If signed into law, the For the People Act (HR.1/S.1) would be the largest expansion and protection of voting rights in decades. The legislation would also override the unjust laws recently passed in several states, including Georgia, that make it much harder for all working people to vote, especially for minority and low-income people.

The legislation, which passed in the House of Representatives on March 3, is broken down into three main sections: voting rights expansion, campaign finance reform, and ethics enforcement. Below is a summary of the main provisions in each of these sections:

Voting Rights Expansion

  • Establishes national automatic voter registration requiring citizens to opt-out, rather than optin of being registered to vote.
  • Bans any restrictions on voting by mail, and requires states to pre-pay return postage for all mail ballots.
  • Requires online options for voter registration, correction, cancellation, or designating party affiliation.
  • Requires at least 15 consecutive days of early voting in federal elections, with voting centers open for at least 10 hours per day.
  • Ends partisan gerrymandering.
  • Bans the practice of purging voter rolls for reasons of nonforwardable mail.
  • Restores the right to vote for felons who have completed their sentences.

Campaign Finance Reform

Establishes public financing for campaigns, with the government providing $6 for every $1 donated up to $200. The funding for this provision would come from new fees placed on banks and corporations during corporate malfeasance cases.

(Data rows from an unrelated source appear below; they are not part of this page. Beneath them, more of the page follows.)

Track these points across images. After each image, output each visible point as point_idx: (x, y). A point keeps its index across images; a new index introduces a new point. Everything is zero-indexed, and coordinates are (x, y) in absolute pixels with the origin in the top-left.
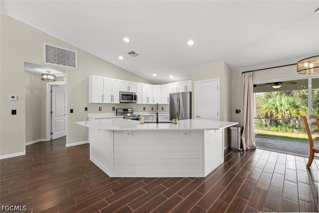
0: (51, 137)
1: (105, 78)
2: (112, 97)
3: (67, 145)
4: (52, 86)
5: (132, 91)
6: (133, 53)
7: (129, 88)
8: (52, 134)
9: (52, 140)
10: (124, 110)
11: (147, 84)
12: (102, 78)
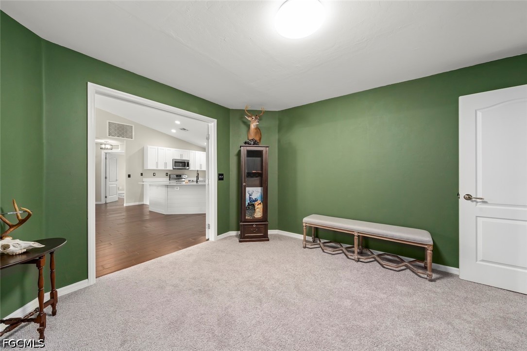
0: (106, 200)
1: (159, 148)
2: (166, 164)
3: (125, 205)
4: (106, 153)
5: (185, 158)
6: (184, 129)
7: (181, 155)
8: (106, 197)
9: (106, 203)
10: (177, 176)
11: (200, 152)
12: (156, 147)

  • Requires Super PACs and other “dark money” groups to disclose donors.
  • Requires Facebook and Twitter to disclose funders of political ads on their platforms.
  • Requires disclosure of election spending by any government contractors.
  • Prohibits coordination between super PACs and candidates.

Ethics Enforcement

  • Requires the President, Vice President, and all candidates for these offices to disclose the 10 most recent years of tax returns.
  • Bans the use of public money to pay for sexual harassment or discrimination settlements involving members of Congress.
  • Expands oversight of Office of Government Ethics and creates stricter requirements for lobbyists.
  • Establishes a new ethics code of conduct for Supreme Court members.

John Lewis Voting Rights Advancement Act

Another piece of important legislation to protect voting rights is the John Lewis Voting Rights Advancement Act, introduced on August 17 by Rep. Terri Sewell (D-AL- 07) and passed in the House on August 24. The legislation, named after the late congressman and Civil Rights icon, would protect voters from discrimination by restoring and protecting provisions of the landmark Voting Rights Act of 1965 that were gutted by U.S. Supreme Court decisions over the last decade.

The first major provision in the bill is the re-establishment of “preclearance,” the federal oversight that would prevent any states or localities with a recent history of voter discrimination from restricting the right to vote. This oversight, a crucial part of the Voting Rights Act, was dismantled by the Supreme Court’s 2013 decision in Shelby County v. Holder.

The law would also make it easier to challenge voter discrimination, a process made more difficult by the Court’s 2019 decision in Brnovich v. DNC.